### Problem details:
Copy every line of the records below where the word "list" occurs.

### Input data:
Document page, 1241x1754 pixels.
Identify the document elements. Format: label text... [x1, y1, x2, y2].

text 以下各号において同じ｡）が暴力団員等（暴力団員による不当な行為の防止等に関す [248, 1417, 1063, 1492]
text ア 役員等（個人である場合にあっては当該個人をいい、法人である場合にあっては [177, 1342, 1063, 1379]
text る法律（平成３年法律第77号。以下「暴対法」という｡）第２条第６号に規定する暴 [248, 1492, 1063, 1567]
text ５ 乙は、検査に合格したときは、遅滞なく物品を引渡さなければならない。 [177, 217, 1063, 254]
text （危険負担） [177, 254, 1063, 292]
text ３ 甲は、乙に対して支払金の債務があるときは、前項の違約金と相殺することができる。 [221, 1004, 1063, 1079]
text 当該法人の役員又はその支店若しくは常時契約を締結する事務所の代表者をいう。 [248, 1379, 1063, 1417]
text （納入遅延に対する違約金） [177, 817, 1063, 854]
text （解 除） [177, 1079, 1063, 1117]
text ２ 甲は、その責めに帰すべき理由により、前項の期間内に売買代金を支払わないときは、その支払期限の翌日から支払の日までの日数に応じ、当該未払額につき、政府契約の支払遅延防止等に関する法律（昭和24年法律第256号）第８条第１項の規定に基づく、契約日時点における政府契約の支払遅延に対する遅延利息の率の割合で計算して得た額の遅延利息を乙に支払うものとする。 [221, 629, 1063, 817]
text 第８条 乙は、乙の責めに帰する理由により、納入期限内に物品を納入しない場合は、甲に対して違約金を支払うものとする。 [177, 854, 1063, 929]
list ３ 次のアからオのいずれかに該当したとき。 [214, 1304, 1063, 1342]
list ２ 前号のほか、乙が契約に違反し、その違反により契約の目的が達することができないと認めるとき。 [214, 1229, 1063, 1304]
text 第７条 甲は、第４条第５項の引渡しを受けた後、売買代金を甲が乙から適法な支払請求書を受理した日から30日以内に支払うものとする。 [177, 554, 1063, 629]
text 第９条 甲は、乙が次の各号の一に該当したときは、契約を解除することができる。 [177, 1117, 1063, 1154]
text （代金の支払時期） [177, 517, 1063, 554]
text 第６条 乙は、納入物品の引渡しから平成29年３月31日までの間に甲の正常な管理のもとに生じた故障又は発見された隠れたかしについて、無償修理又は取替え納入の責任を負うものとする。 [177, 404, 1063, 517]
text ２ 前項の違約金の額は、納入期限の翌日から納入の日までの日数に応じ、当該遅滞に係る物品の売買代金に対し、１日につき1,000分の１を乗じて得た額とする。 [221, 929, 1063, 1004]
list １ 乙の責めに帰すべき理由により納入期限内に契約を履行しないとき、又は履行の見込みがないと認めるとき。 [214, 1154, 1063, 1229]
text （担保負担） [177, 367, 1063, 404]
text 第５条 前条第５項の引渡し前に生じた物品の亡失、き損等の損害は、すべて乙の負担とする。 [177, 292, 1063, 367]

### Response to the exercise:
list ３ 次のアからオのいずれかに該当したとき。 [214, 1304, 1063, 1342]
list ２ 前号のほか、乙が契約に違反し、その違反により契約の目的が達することができないと認めるとき。 [214, 1229, 1063, 1304]
list １ 乙の責めに帰すべき理由により納入期限内に契約を履行しないとき、又は履行の見込みがないと認めるとき。 [214, 1154, 1063, 1229]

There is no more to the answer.